“Oh! about—a long time ago—I wanted her to take me again, but she wouldn’t. You and Daddy never go to church, do you?”
“No, we don’t.”
“Why don’t you?”
His mother smiled.
“Well, dear, we both of us went when we were little. Perhaps we went when we were too little.”
“I see,” said little Jon, “it’s dangerous.”

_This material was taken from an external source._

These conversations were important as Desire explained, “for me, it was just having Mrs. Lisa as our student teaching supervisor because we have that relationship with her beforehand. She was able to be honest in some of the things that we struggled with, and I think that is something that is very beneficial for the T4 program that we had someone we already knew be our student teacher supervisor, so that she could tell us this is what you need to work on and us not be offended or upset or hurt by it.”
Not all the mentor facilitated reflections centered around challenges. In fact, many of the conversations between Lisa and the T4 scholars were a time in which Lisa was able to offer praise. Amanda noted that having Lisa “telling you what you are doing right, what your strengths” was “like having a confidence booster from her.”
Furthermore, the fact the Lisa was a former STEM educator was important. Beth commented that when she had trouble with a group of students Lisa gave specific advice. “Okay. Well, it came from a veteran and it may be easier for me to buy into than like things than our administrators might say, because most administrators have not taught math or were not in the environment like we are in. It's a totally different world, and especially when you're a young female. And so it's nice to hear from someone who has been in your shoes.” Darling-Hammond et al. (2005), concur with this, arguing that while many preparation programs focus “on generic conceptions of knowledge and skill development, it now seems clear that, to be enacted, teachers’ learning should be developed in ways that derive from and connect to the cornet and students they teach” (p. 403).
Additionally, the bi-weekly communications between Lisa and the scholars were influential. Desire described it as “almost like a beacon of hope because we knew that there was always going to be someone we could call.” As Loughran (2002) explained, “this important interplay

“You shall judge for yourself about all those things as you grow up.”
Little Jon replied in a calculating manner:
“I don’t want to grow up, much. I don’t want to go to school.” A sudden overwhelming desire to say something more, to say what he really felt, turned him red. “I—I want to stay with you, and be your lover, Mum.”
Then with an instinct to improve the situation, he added quickly “I don’t want to go to bed tonight, either. I’m simply tired of going to bed, every night.”
“Have you had any more nightmares?”
“Only about one. May I leave the door open into your room tonight, Mum?”
“Yes, just a little.” Little Jon heaved a sigh of satisfaction.
“What did you see in Glensofantrim?”
“Nothing but beauty, darling.”
“What exactly is beauty?”
“What exactly is—Oh! Jon, that’s a poser.”
“Can I see it, for instance?” His mother got up, and sat beside him.